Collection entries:

◇ ◇ ◇ ◇ ◇ ◇ ◇

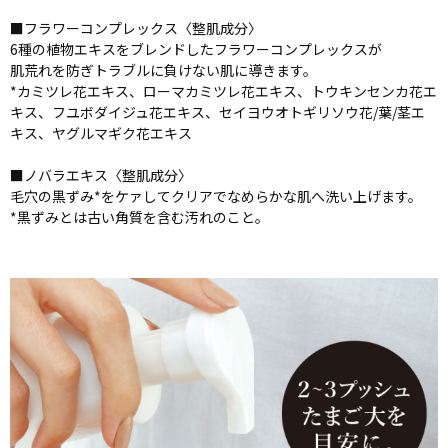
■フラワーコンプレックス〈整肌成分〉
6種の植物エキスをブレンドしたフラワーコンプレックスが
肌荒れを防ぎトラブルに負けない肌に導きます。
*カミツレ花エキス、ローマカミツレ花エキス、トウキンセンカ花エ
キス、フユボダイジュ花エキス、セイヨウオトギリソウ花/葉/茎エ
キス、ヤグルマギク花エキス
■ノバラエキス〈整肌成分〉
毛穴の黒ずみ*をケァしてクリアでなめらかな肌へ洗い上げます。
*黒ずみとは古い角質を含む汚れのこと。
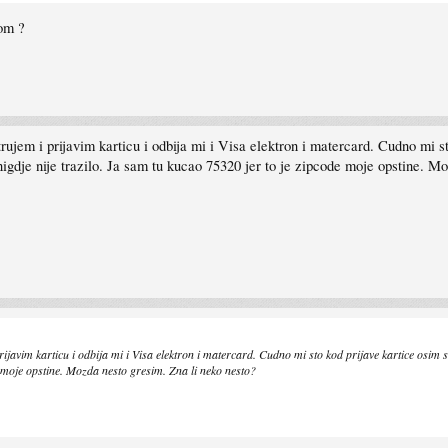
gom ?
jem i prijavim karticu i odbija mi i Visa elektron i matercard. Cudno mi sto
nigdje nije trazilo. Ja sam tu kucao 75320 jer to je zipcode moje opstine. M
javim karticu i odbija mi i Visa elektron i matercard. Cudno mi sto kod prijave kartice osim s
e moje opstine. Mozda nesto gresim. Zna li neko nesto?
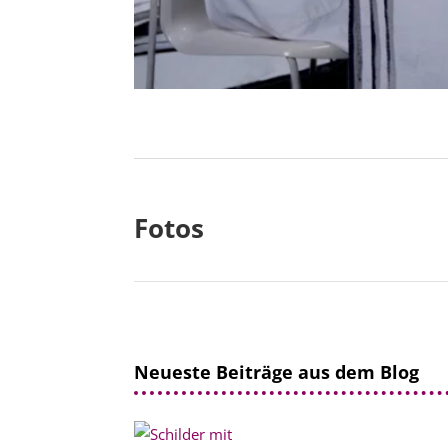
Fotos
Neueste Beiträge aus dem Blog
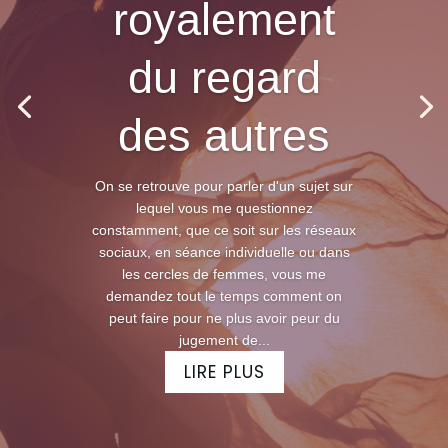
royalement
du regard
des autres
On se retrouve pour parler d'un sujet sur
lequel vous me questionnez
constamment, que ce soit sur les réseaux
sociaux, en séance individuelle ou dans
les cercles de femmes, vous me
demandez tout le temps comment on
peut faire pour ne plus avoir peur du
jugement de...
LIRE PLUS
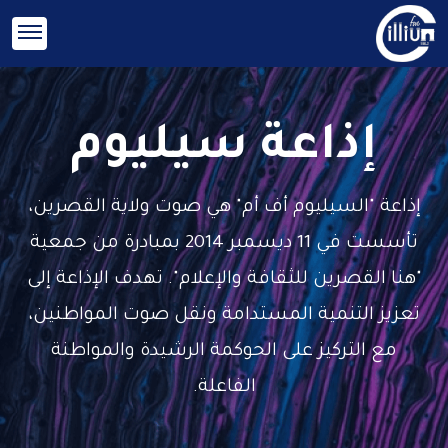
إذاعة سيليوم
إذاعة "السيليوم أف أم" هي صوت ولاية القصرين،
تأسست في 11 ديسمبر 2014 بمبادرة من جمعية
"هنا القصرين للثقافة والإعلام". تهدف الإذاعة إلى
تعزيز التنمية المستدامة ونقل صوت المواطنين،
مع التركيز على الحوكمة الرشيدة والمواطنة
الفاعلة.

◇ ◇ ◇ ◇ ◇ ◇ ◇

What you should do —
Every record must be transcribed faithfully, with no picture carried over.

Result of this task —
■フラワーコンプレックス〈整肌成分〉
6種の植物エキスをブレンドしたフラワーコンプレックスが
肌荒れを防ぎトラブルに負けない肌に導きます。
*カミツレ花エキス、ローマカミツレ花エキス、トウキンセンカ花エ
キス、フユボダイジュ花エキス、セイヨウオトギリソウ花/葉/茎エ
キス、ヤグルマギク花エキス
■ノバラエキス〈整肌成分〉
毛穴の黒ずみ*をケァしてクリアでなめらかな肌へ洗い上げます。
*黒ずみとは古い角質を含む汚れのこと。
gom ?
jem i prijavim karticu i odbija mi i Visa elektron i matercard. Cudno mi sto
nigdje nije trazilo. Ja sam tu kucao 75320 jer to je zipcode moje opstine. M
javim karticu i odbija mi i Visa elektron i matercard. Cudno mi sto kod prijave kartice osim s
e moje opstine. Mozda nesto gresim. Zna li neko nesto?
Fotos
Neueste Beiträge aus dem Blog
royalement
du regard
des autres
On se retrouve pour parler d'un sujet sur
lequel vous me questionnez
constamment, que ce soit sur les réseaux
sociaux, en séance individuelle ou dans
les cercles de femmes, vous me
demandez tout le temps comment on
peut faire pour ne plus avoir peur du
jugement de...
LIRE PLUS
إذاعة سيليوم
إذاعة "السيليوم أف أم" هي صوت ولاية القصرين،
تأسست في 11 ديسمبر 2014 بمبادرة من جمعية
"هنا القصرين للثقافة والإعلام". تهدف الإذاعة إلى
تعزيز التنمية المستدامة ونقل صوت المواطنين،
مع التركيز على الحوكمة الرشيدة والمواطنة
الفاعلة.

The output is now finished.